April volume was down 6.5% year-over-year as the financial and human toll of the pandemic come into focus in the United States and around the globe.
Consumer demand for non-essential items has fallen off the cliff in the United States – where the pandemic is blamed for more than 71,000 deaths, swelling unemployment and bankruptcies of Main Street brands like preppy clothing seller J. Crew.
Imports are falling as retailers “delay, postpone and, in some cases, cancel orders,” Seroka said.
“Fast-fashion has struggled with a 50% drop in business overall. Auto and related parts are also down precipitously,” he said.
U.S. exports to Asia and China in particular have swooned, said Seroka, who highlighted weakness in recyclables and agriculture products.
Top shipping lines like Maersk have responded by reducing port calls, contributing to job losses across the transportation industry.

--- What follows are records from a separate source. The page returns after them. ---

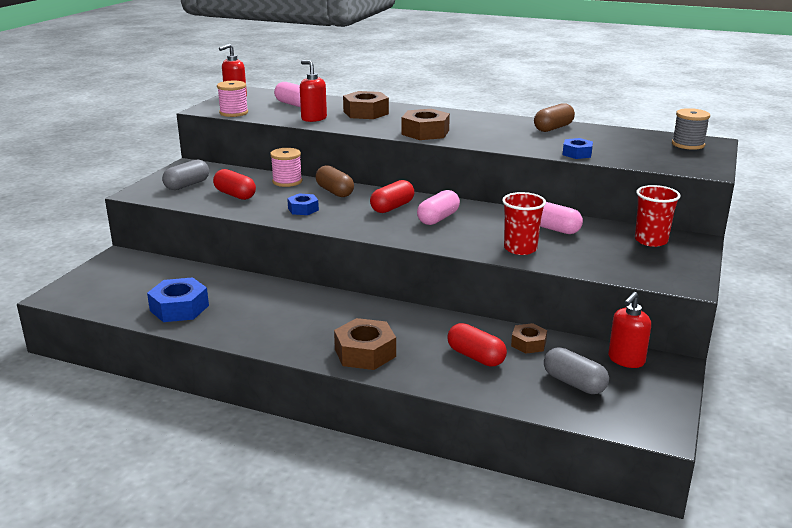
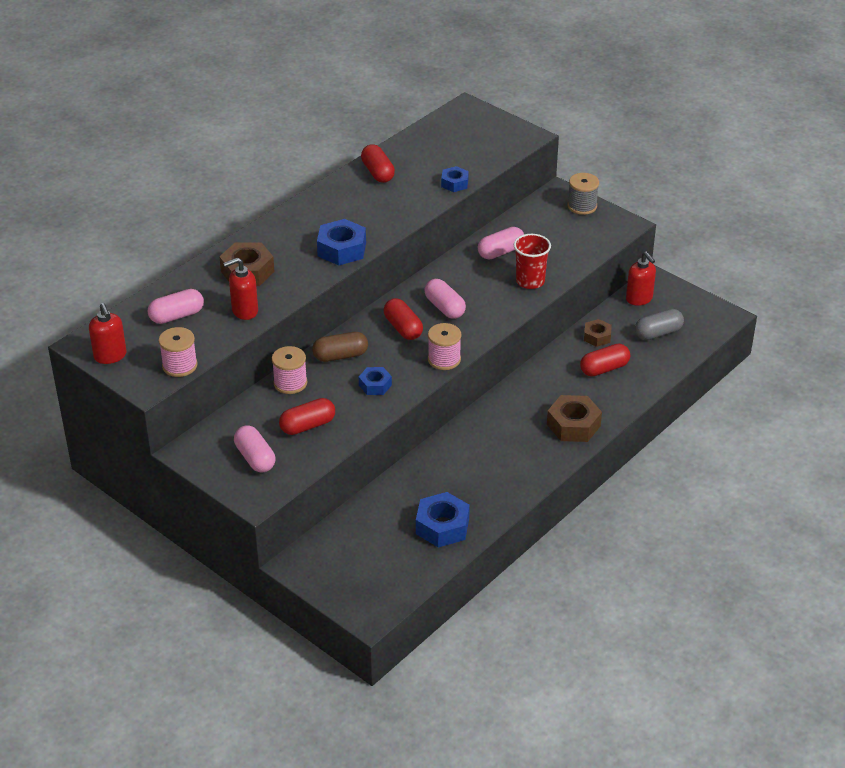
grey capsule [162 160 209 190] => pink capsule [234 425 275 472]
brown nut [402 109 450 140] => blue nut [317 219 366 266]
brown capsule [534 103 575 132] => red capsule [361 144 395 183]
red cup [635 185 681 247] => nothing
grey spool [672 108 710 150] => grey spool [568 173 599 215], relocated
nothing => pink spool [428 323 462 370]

China, the world’s manufacturing powerhouse, was first to detect the novel coronavirus. It shuttered its economy late last year in a bid to keep it from spreading.
Since then, the epicenter of the outbreak has shifted to major economies in Europe and the Americas. The worldwide death toll from COVID-19, the infection caused by the virus, now exceeds 257,000.
The World Trade Organization in April warned that the crisis could reduce global trade by 13% to 32%. At the height of the financial crisis in 2009, trade dropped 12.5%.